Mi timidez me impulsó, mi poca aptitud para comunicarme. Y también que nunca me gustó seguir el camino fácil. Por ejemplo, en el secundario, cuando tenía física y mecánica en los exámenes usaba fórmulas alternativas. No hacía el desarrollo esperado, sino de otra manera, y después tenía que explicarles a los profesores por qué lo había hecho.

-Se acuerda de cosas que pasaron hace mucho en una Buenos Aires que ya no existe, con tranvías y antes del reinado de la imagen.

Lo notable es que antes de escribirlas yo no creía que podía retener esas memorias. Pero me di cuenta de que el olvido contiene a la memoria. Tomando el desarrollo tecnológico como guía me fui a otros lugares que tenía como una foto, según fui viendo. Fue casi una arqueología de la tecnología, hasta lo que hay ahora.

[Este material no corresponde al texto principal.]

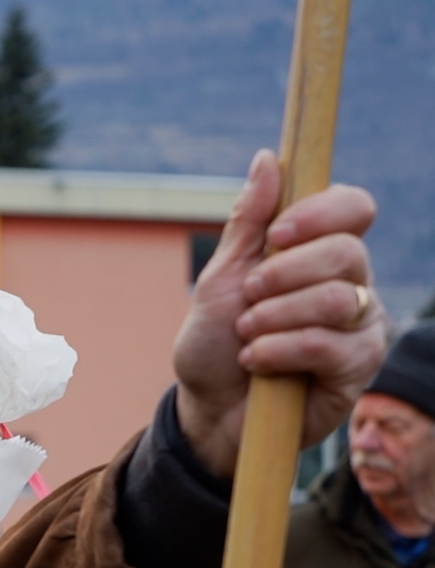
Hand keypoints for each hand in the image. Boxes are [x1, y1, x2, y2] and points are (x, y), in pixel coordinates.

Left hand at [173, 149, 384, 476]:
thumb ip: (248, 223)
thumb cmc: (216, 342)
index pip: (353, 208)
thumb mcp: (221, 279)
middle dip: (283, 274)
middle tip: (248, 298)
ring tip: (247, 335)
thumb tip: (267, 158)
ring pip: (338, 299)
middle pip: (347, 252)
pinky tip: (257, 361)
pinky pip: (331, 345)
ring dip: (276, 316)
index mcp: (320, 253)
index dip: (320, 213)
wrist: (208, 409)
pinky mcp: (358, 368)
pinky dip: (281, 349)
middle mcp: (350, 283)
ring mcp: (359, 325)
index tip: (274, 235)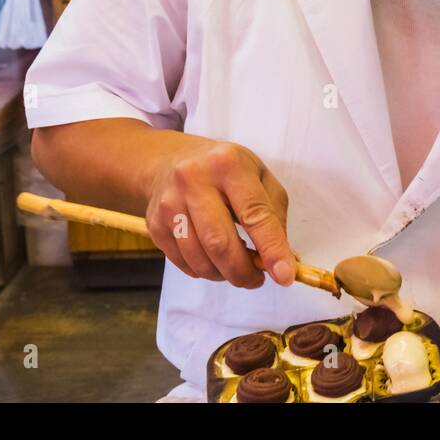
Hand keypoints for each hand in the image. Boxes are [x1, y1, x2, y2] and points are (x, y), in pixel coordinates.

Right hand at [144, 137, 293, 288]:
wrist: (172, 160)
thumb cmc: (225, 170)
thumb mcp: (259, 176)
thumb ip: (274, 215)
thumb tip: (282, 259)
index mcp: (228, 164)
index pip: (254, 214)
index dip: (272, 249)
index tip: (284, 276)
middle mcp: (194, 180)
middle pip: (220, 243)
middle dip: (243, 272)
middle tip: (257, 280)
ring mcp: (170, 203)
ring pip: (200, 259)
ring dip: (224, 275)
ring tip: (237, 268)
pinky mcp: (155, 223)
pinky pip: (183, 263)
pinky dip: (204, 271)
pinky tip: (213, 259)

-Otra de las cosas que sorprende es la construcción de televisores de manera artesanal, con sus propias manos. Hacer algo así hoy sería imposible por los niveles de complejidad requeridos.

Construí cientos de televisores, algunos eran bastante difíciles de hacer por los componentes que tenían. Fue una pasión como cualquier otra. Pero me incidió en el lenguaje: yo no pensaba con palabras sino con componentes. A través de mecanismos lo que hacía era traducir de otro idioma. Por eso cuando apareció el transistor fue como un cambio de idioma, como irse a vivir a otro país. Eso me pegó un sacudón hasta que engrané de nuevo.

-Todo ese mundo de individuos solitarios con aptitudes tecnológicas que se cuenta en el libro en cierto sentido murió.

Sí. Yo acompañaba los procesos, pero como hay fenómenos de realimentación positiva, va demasiado rápido la ciencia, tan rápido que no se puede alcanzar. El avance es peligroso porque es más rápido que el crecimiento moral de las sociedades, del sentido de la vida. Es como que el proceso superó a nuestras capacidades. Ahora es imposible además hacerlo de manera individual, todo es en equipo y está fragmentado, no se alcanza a conocer todo. A veces, quien lo hace no tiene remota idea de qué hace.

-Arthur Clarke decía que se llega a un momento en que la tecnología es indistinguible de la magia.

Tal cual. Eso lo planteo al final: los científicos están en una nebulosa, en parte son como los poetas. Cualquier teoría que pueda pensarse no se aparta de un conjunto significativo y las hipótesis se les ocurren de muchas maneras. La tecnología es una cosa, son trabajos en equipos, pero los teóricos, como los que postulan la teoría de cuerdas pueden y deben volar con la imaginación. Pero debo decir que no me gusta la ciencia ficción. Al contrario, me genera rechazo. Soy un mal lector porque leo y me embalo. La palabra me reverbera en la cabeza y me sugiere cosas que hace que yo pueda plantearme la posibilidad de actuar. Entonces, dejo de leer y me pongo a hacer.